Il est cependant peu probable que les fusions prévues provoquent des perturbations significatives. En règle générale, dans les consolidations de la banque GCC, les principaux actionnaires – familiaux ou entités publiques de pouvoir – sont restés inchangés, avec seulement une restructuration d’actifs.
Dans le cas de Burgan et United Gulf Bank, les deux entités sont des filiales de la Koweït Projects Company (KIPCO), l’une des plus grandes sociétés de portefeuille de la région de la MENA, soutenues par la famille royale. Boubyan Bank est une filiale de NBK, et si elle avait acquis Gulf Bank ou toute autre banque de vente au détail, elle aurait fini par renforcer la position déjà dominante de NBK sur le marché.
Les récentes initiatives du Koweït visant à promouvoir le secteur financier se concentrent également sur la construction de ses marchés des capitaux pour stimuler la croissance du secteur privé. L’expansion de la Bourse du Koweït (KSE) et des réformes pour rationaliser les règles de propriété étrangère commencent à montrer les résultats.
L’année dernière, 69 millions d’actions étaient des échanges sur le KSE, ce qui en fait l’un des marchés boursiers les plus actifs et les plus performants du CCG. Alors que les investisseurs restent principalement des locaux, la participation étrangère à l’activité commerciale représentait 7,8% du total des transactions en 2024, contre 5,8% en 2021.
«Les réformes entrepris pour approfondir les marchés des capitaux et améliorer les liquidités ont contribué à accroître la visibilité des marchés koweït parmi les investisseurs étrangers et ont permis aux gestionnaires d’actifs de lancer de nouveaux produits tels que les ETF et les FPI, qui n’était auparavant pas possible», explique Khalil de Markaz, qui a récemment lancé le Fonds GCC Moancem, le premier fonds de placement passif du Koweït. Markaz espère également élargir son portefeuille de produits, l’accent mis sur les fonds thématiques et les produits en fonction de classes d’actifs alternatives comme le capital-investissement et le crédit privé.
Suite à la privatisation de Boursa Koweït, qui exploite le KSE, en 2016, la Bourse a été mise à niveau en «Marché émergent» par les fournisseurs d’index mondiaux MSCI, FTS Russell et S&P. Il est actuellement dans la troisième phase, un plan de développement du marché ambitieux, en attirant des entreprises familiales locales à énumérer étant l’un des principaux défis à venir.

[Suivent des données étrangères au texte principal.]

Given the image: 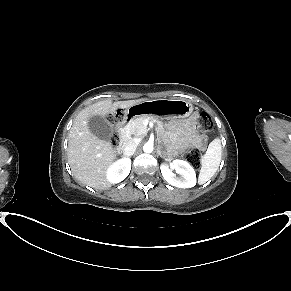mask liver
<instances>
[{
    "label": "liver",
    "instance_id": "6515ba94",
    "mask_svg": "<svg viewBox=\"0 0 291 291\" xmlns=\"http://www.w3.org/2000/svg\"><path fill=\"white\" fill-rule=\"evenodd\" d=\"M147 99L117 101L103 100L82 110L69 132L68 163L72 174L84 185L105 190L111 187L106 170L116 158L110 142L98 139L88 127V120L95 115L106 116L117 109H127Z\"/></svg>",
    "mask_w": 291,
    "mask_h": 291
}]
</instances>
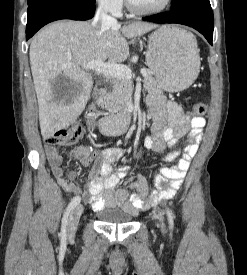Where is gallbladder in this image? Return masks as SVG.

«La vague d’introduction en bourse qui balaye dans d’autres pays du CCG n’a pas encore décolé sur les marchés du Koweït», note Khalil. «De même, l’activité de l’accord au Koweït est modérée. Des mesures pour inciter la liste des entreprises familiales, la privatisation des actifs de l’État, l’introduction de marchés parallèles et des produits comme les ETF contribueraient au développement du marché. »
La route à venir
Pour la première fois depuis longtemps, le changement est arrivé au Koweït. En modernisant son cadre fiscal et en augmentant l’activité du projet, les autorités démontrent l’engagement à promulguer certains des changements tant attendus que les observateurs ont déclaré que le pays devait s’éloigner de la dépendance pétrolière.
L’enthousiasme concernant les réformes en cours, à son tour, soutient le sentiment des investisseurs de plus en plus positif. Mais il reste beaucoup à faire pour encourager et soutenir la croissance du secteur privé qui facilite la dépendance de l’État à l’égard des revenus des hydrocarbures, d’autant plus que le gouvernement prévoit d’augmenter considérablement la production de pétrole.